On the mountain side, shimano has fallen off the back sticking with a wired system and only very recently adopting a single ring design. Single rings have completely taken over the mtb market and reviews for Eagle, their 12 speed, are very positive.

I just saw the recent designs for dura ace and ultegra and the cranksets look absolutely awful. There is no innovation: basically minor tweaks with a major downgrade in esthetics.

I hate to say it, but shimano is becoming a stodgy, very conservative company afraid to take risks and innovate. They'd rather refine proven designs rather than risk striking out by swinging for home runs.

I feel like Eagle and Etap are home runs (well, maybe etap is a triple). Whereas Shimano is focused more on hitting a ton of uneventful singles. It's like Frank Thomas the Big Hurt vs Ichiro Suzuki.

My sense is that SRAM is poised to take the industry lead in components innovation. That's not a bad thing, but they were so dominant for so long, maybe it just took a rogue company like SRAM to show up Shimano's weaknesses.

If cost were no object, I would be going with Etap and Eagle, no question.

Who do you think becomes the market leader in the years to come? Will Shimano hang on as the top dog or can SRAM take the lead?

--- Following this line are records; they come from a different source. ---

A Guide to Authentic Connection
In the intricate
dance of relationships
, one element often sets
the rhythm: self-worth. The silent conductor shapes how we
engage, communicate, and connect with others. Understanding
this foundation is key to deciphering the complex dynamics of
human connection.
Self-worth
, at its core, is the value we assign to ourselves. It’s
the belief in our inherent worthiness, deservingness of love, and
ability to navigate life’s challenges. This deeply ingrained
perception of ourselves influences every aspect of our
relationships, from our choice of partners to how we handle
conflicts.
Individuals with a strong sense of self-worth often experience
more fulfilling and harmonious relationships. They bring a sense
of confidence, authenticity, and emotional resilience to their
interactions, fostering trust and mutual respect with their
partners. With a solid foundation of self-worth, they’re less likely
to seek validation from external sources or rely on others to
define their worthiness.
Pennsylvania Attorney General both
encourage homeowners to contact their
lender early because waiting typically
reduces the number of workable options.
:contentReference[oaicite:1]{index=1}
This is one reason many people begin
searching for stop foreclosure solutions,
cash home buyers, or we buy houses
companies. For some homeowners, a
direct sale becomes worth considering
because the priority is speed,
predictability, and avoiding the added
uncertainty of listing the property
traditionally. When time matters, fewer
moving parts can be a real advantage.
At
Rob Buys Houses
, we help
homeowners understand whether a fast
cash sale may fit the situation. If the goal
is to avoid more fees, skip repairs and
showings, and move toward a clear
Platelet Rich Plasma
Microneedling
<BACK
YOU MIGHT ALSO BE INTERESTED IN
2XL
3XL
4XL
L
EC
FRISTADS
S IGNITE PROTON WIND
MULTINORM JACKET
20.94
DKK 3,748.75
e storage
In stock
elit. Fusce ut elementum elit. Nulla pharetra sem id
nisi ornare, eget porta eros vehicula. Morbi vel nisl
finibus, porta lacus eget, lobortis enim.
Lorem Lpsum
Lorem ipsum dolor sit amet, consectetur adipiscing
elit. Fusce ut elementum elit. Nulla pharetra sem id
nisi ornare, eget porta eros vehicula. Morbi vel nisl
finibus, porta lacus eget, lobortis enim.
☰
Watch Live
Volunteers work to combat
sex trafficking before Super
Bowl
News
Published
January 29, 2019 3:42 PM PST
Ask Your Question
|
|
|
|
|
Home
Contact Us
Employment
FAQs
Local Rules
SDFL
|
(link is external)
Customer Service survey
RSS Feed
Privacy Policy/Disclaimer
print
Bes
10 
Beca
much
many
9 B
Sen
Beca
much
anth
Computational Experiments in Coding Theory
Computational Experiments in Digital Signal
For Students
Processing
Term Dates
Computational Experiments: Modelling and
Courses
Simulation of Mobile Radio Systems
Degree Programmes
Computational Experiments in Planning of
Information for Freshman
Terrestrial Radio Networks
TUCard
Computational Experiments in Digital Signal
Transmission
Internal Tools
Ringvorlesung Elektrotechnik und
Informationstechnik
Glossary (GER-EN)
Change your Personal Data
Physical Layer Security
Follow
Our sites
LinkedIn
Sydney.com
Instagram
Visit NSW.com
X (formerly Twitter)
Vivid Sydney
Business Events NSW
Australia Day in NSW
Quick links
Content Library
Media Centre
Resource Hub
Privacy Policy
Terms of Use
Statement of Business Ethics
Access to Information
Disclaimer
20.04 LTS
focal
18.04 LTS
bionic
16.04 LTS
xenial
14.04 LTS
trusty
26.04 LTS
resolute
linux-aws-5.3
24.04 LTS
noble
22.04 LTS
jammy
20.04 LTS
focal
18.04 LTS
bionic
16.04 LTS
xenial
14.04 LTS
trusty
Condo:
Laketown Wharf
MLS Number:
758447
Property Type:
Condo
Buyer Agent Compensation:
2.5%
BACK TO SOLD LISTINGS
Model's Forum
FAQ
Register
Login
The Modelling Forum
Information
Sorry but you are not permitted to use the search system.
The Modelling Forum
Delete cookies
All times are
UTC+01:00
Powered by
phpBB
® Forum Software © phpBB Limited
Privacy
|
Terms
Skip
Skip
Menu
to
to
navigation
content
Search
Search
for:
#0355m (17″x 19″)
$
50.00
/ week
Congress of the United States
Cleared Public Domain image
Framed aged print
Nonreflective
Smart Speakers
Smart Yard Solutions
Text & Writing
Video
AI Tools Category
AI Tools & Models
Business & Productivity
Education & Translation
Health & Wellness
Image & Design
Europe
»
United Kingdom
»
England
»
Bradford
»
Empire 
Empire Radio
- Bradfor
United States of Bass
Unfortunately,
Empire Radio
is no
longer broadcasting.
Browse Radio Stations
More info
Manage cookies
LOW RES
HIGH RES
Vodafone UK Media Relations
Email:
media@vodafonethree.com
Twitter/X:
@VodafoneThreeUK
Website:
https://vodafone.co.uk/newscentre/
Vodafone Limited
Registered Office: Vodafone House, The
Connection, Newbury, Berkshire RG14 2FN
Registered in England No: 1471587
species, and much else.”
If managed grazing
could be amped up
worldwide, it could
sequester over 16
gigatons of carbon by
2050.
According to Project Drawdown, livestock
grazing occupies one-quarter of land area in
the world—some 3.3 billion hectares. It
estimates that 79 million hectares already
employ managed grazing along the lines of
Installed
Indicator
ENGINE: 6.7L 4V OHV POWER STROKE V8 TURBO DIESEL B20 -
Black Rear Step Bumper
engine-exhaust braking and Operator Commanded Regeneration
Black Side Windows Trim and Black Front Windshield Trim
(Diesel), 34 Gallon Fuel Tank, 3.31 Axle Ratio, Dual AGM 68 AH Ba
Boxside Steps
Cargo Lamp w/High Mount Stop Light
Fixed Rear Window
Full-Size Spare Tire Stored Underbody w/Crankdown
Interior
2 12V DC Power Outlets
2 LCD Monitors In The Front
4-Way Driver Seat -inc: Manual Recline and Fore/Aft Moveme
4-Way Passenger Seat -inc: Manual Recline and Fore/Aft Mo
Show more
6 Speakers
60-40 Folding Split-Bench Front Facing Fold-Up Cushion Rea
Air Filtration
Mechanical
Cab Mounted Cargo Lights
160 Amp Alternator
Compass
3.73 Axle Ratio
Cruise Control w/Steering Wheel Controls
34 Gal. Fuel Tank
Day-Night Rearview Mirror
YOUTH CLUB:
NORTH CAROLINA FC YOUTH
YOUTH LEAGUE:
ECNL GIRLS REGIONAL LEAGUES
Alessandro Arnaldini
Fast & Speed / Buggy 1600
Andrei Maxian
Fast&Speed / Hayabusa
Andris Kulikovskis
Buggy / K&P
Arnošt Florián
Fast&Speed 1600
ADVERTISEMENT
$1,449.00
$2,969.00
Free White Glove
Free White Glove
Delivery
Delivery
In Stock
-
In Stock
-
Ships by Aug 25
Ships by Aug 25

Shimano Di2 is far more configurable than ETap. You want paddle-style shifting on Di2 (or any goofy config to do shifting), you can set it up on your phone in 30 seconds. You want auto-shifting of the FD-you can get it. Both are things AFAIK ETap cannot do. Also it has none of the obnoxious "features". Etap:

-The FD parallelogram bulges outboard it preventing it from working with certain cranksets, depending on arm-Q-factor.
-The battery bulges out back and to the inboard capping tire-size on many framesets. Hence why you don't see it on bigger-tire bikes, and only SRAM's 1X systems.
-The FD braze receiver is molded such that it caps high/low adjustability on the plethora of bikes with fixed FD brazes (and not clamp-on collars)
-The FD doesn't even have auto-trim.


Di2 is all around a home run, aside from needing to route wires. Which is only annoying once in the lifetime of a frame-and is only a problem on certain cranks/BBs depending on if they were designed for Di2 cable routing internally through the shell or not. Claiming Di2 is stodgy and not innovative is just plain funny. Further some of the above "features" SRAM has told reviewers they have no intention of ever actually fixing.

Last edited by Marcus_Ti; 05-07-17 at 04:22 PM.